Publié le 24 Juillet 2017

Qu'importe finalement pourvu qu'on ait l'ivresse ...
Qu'importe finalement pourvu qu'on ait l'ivresse ...Qu'importe finalement pourvu qu'on ait l'ivresse ...
Qu'importe finalement pourvu qu'on ait l'ivresse ...

Qu'importe finalement pourvu qu'on ait l'ivresse ...

S'il fallait une référence musicale aux caprices météorologiques du temps présent, on pourrait porter son choix sur Antonio Vivaldi et notamment sur son oeuvre "Les Quatre Saisons" avec une attention particulière, en ce beau Sud-Ouest français (contrairement à celui de l'Est actuellement en pleine fournaise) aux séquences printanières et automnale surprenantes en tout cas pour ce qui regarde les conséquences directes sur une nature qui manifestement ne sait plus très bien où donner de la pousse !

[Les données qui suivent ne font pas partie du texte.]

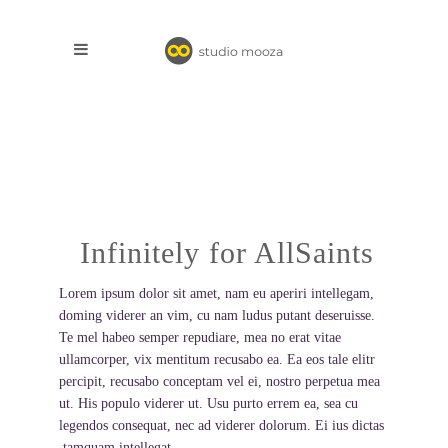
Infinitely for AllSaints
Lorem ipsum dolor sit amet, nam eu aperiri intellegam,
doming viderer an vim, cu nam ludus putant deseruisse.
Te mel habeo semper repudiare, mea no erat vitae
ullamcorper, vix mentitum recusabo ea. Ea eos tale elitr
percipit, recusabo conceptam vel ei, nostro perpetua mea
ut. His populo viderer ut. Usu purto errem ea, sea cu
legendos consequat, nec ad viderer dolorum. Ei ius dictas
tamquam intellegat.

Autant dire que le thermomètre se taille, avec le baromètre, la meilleure part de l'originalité climatique.

La sempiternelle réflexion défaitiste : "Il n'y a plus de saisons" donne manifestement tort aux climato-sceptiques profondément persuadés que tout cela n'est que billevesées et que le climat n'est pas plus perturbé aujourd'hui qu'il ne le fut au fil des siècles passés.

Renvoyant du même coup et dans les cordes les pyrrhoniens qui, à défaut de doutes philosophiques, appliquent leurs principes au climat, selon eux,  gravement affecté. 

Qu'importe finalement le flacon pourvu qu'on ait l'ivresse ... aussi, avec quelques jours d'avance sans compter avec un retour possible de plus de clémence saisonnière, nous avons organisé une "générale" automnale avec une sympathique flambée à la nuit tombée avec Vivaldi en accompagnement de circonstance.